===== Extracted data
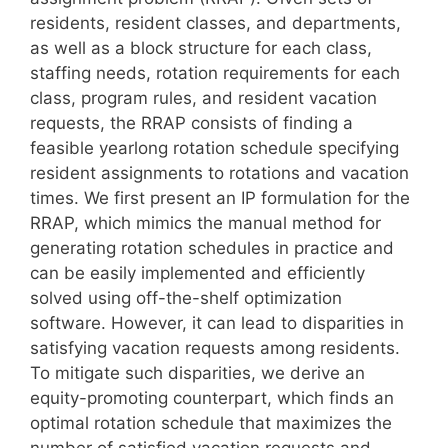
residents, resident classes, and departments,
as well as a block structure for each class,
staffing needs, rotation requirements for each
class, program rules, and resident vacation
requests, the RRAP consists of finding a
feasible yearlong rotation schedule specifying
resident assignments to rotations and vacation
times. We first present an IP formulation for the
RRAP, which mimics the manual method for
generating rotation schedules in practice and
can be easily implemented and efficiently
solved using off-the-shelf optimization
software. However, it can lead to disparities in
satisfying vacation requests among residents.
To mitigate such disparities, we derive an
equity-promoting counterpart, which finds an
optimal rotation schedule that maximizes the
number of satisfied vacation requests and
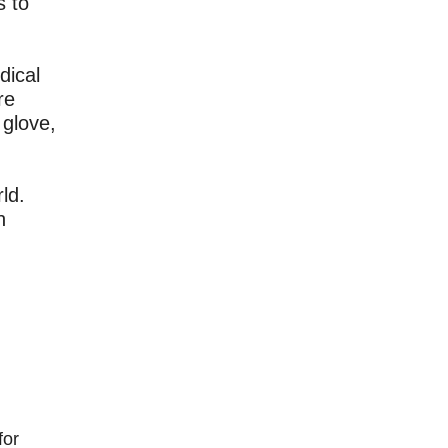
s to
dical
re
 glove,
ld.
h
for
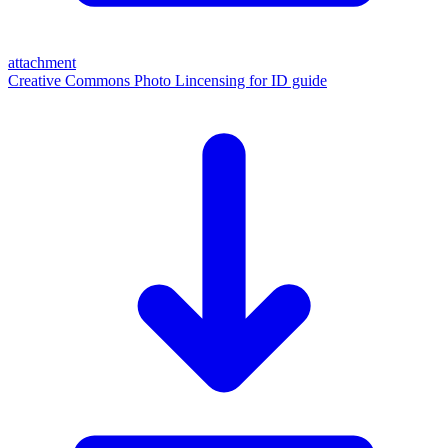
attachment
Creative Commons Photo Lincensing for ID guide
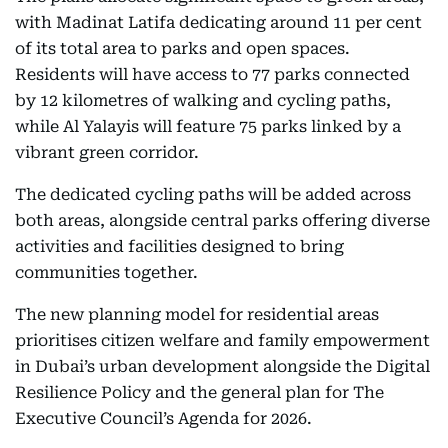
with Madinat Latifa dedicating around 11 per cent
of its total area to parks and open spaces.
Residents will have access to 77 parks connected
by 12 kilometres of walking and cycling paths,
while Al Yalayis will feature 75 parks linked by a
vibrant green corridor.
The dedicated cycling paths will be added across
both areas, alongside central parks offering diverse
activities and facilities designed to bring
communities together.
The new planning model for residential areas
prioritises citizen welfare and family empowerment
in Dubai’s urban development alongside the Digital
Resilience Policy and the general plan for The
Executive Council’s Agenda for 2026.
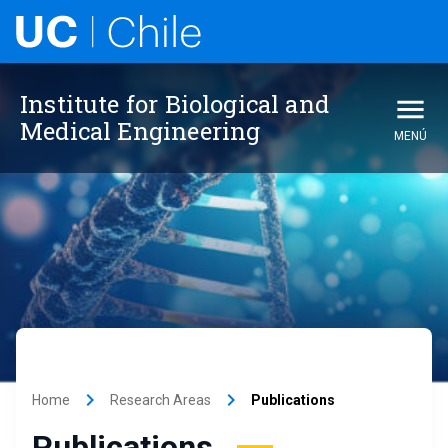
Institute for Biological and
Medical Engineering
MENÚ
keyboard_arrow_right
keyboard_arrow_right
Home
Research Areas
Publications
Publications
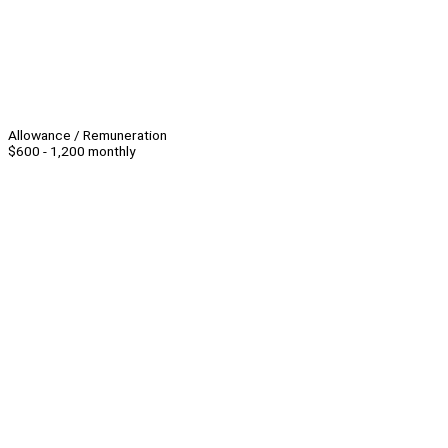
Allowance / Remuneration
$600 - 1,200 monthly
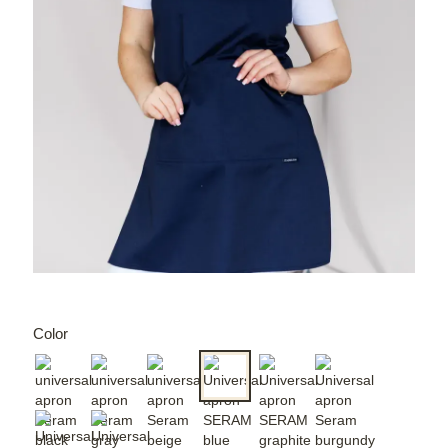
Color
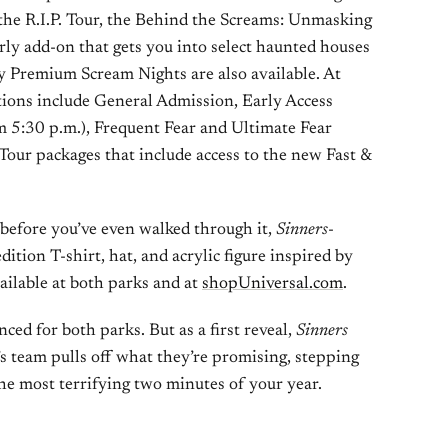
the R.I.P. Tour, the Behind the Screams: Unmasking
ly add-on that gets you into select haunted houses
ty Premium Scream Nights are also available. At
ions include General Admission, Early Access
om 5:30 p.m.), Frequent Fear and Ultimate Fear
 Tour packages that include access to the new Fast &
 before you’ve even walked through it,
Sinners
-
tion T-shirt, hat, and acrylic figure inspired by
ailable at both parks and at
shopUniversal.com
.
ced for both parks. But as a first reveal,
Sinners
’s team pulls off what they’re promising, stepping
the most terrifying two minutes of your year.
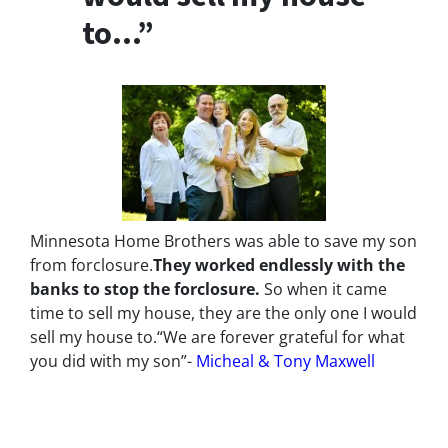
to…”
Minnesota Home Brothers was able to save my son
from forclosure.
They worked endlessly with the
banks to stop the
forclosure.
So when it came
time to sell my house, they are the only one I would
sell my house to.
“We are forever grateful for what
you did with my son”-
Micheal & Tony Maxwell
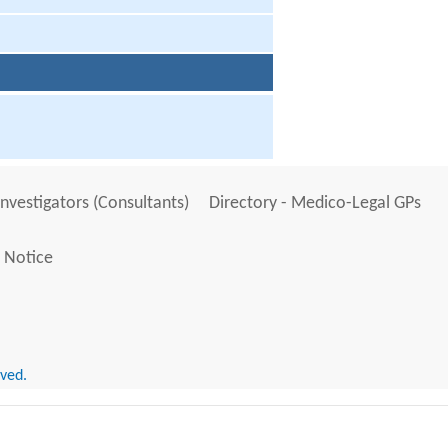
Investigators (Consultants)
Directory - Medico-Legal GPs
 Notice
rved.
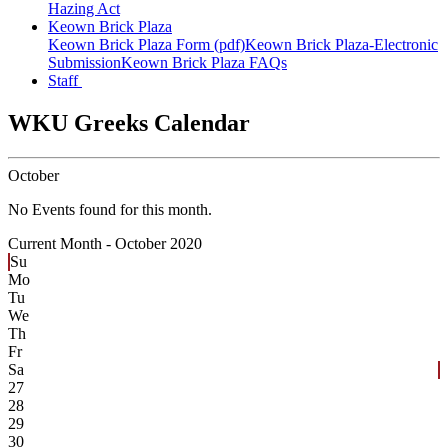
Hazing Act
Keown Brick Plaza
Keown Brick Plaza Form (pdf)
Keown Brick Plaza-Electronic
Submission
Keown Brick Plaza FAQs
Staff
WKU Greeks Calendar
October
No Events found for this month.
Current Month -
October 2020
Su
Mo
Tu
We
Th
Fr
Sa
27
28
29
30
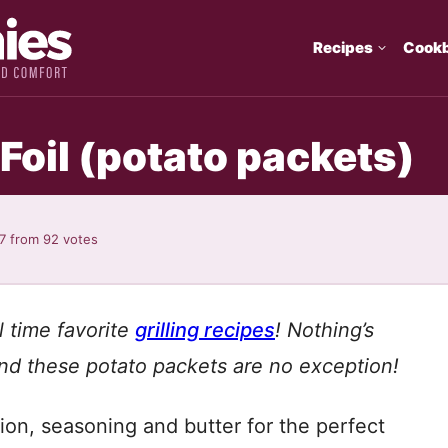
Recipes
Cook
 Foil (potato packets)
7
from
92
votes
l time favorite
grilling recipes
!
Nothing’s
d these potato packets are no exception!
on, seasoning and butter for the perfect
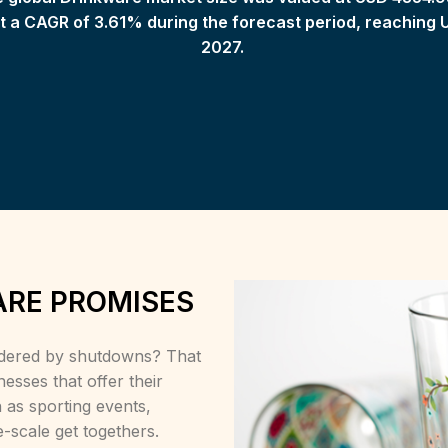
 a CAGR of 3.61% during the forecast period, reaching 
2027.
ARE PROMISES
indered by shutdowns? That
nesses that offer their
 as sporting events,
-scale get togethers.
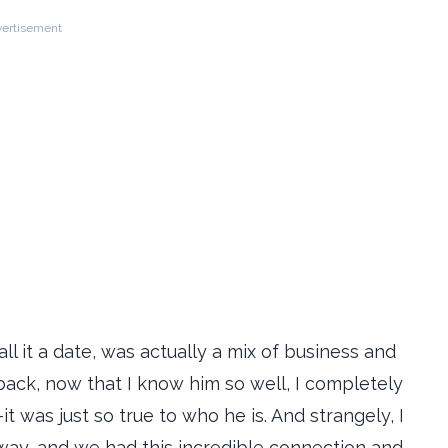
ertisement
all it a date, was actually a mix of business and
back, now that I know him so well, I completely
was just so true to who he is. And strangely, I
way, and we had this incredible connection and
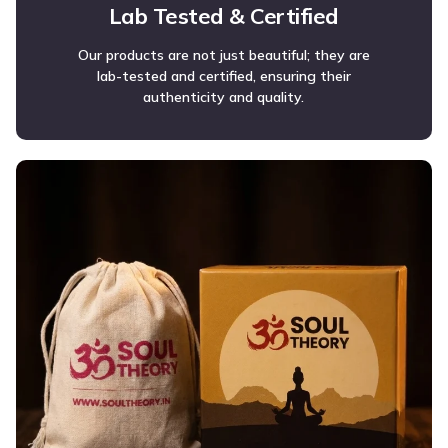
Lab Tested & Certified
Our products are not just beautiful; they are
lab-tested and certified, ensuring their
authenticity and quality.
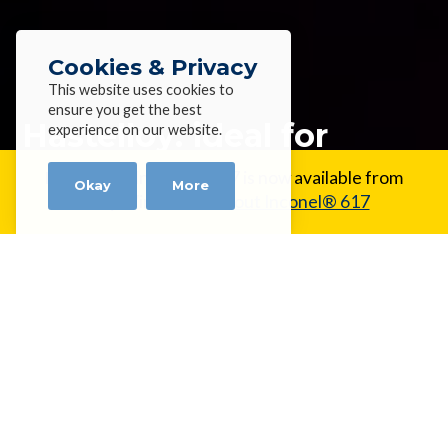
Cookies & Privacy
This website uses cookies to
ensure you get the best
Hastelloy: ideal for
experience on our website.
extreme environments
New Alloy:
Inconel® 617 is now available from
Okay
More
Alloy Wire.
Learn about Inconel® 617
Home
»
News
»
Hastelloy: ideal for extreme
environments
Hastelloy: ideal for extreme
environments
Hastelloys from Alloy Wire International are a range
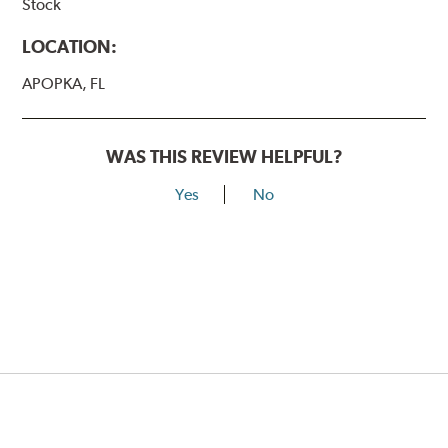
Stock
LOCATION:
APOPKA, FL
WAS THIS REVIEW HELPFUL?
Yes
No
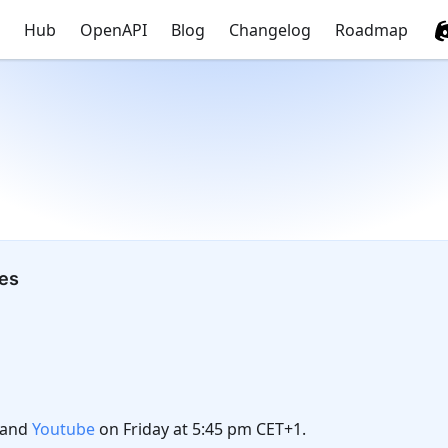
Hub
OpenAPI
Blog
Changelog
Roadmap
tes
and
Youtube
on Friday at 5:45 pm CET+1.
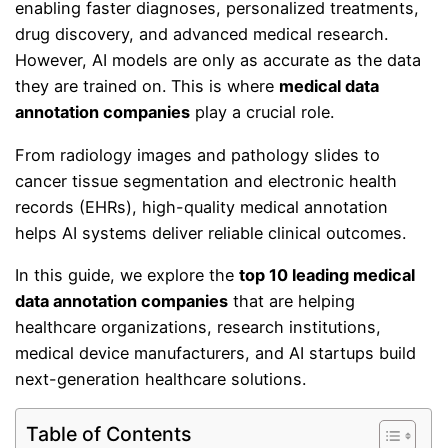
enabling faster diagnoses, personalized treatments,
drug discovery, and advanced medical research.
However, AI models are only as accurate as the data
they are trained on. This is where
medical data
annotation companies
play a crucial role.
From radiology images and pathology slides to
cancer tissue segmentation and electronic health
records (EHRs), high-quality medical annotation
helps AI systems deliver reliable clinical outcomes.
In this guide, we explore the
top 10 leading medical
data annotation companies
that are helping
healthcare organizations, research institutions,
medical device manufacturers, and AI startups build
next-generation healthcare solutions.
Table of Contents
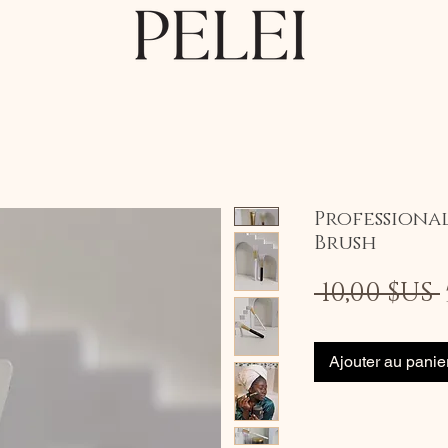
Professiona
Brush
 10,00 $US 
Ajouter au panie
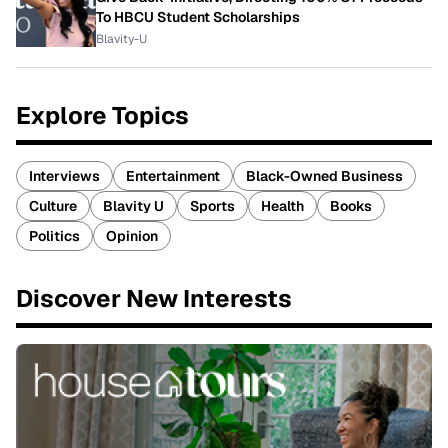
To HBCU Student Scholarships
Blavity-U
Explore Topics
Interviews
Entertainment
Black-Owned Business
Culture
Blavity U
Sports
Health
Books
Politics
Opinion
Discover New Interests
==========
> **Problem statement**: Across the material above, how many lines contain the string "parks"? The reply should be that number alone.

> **Result**: 6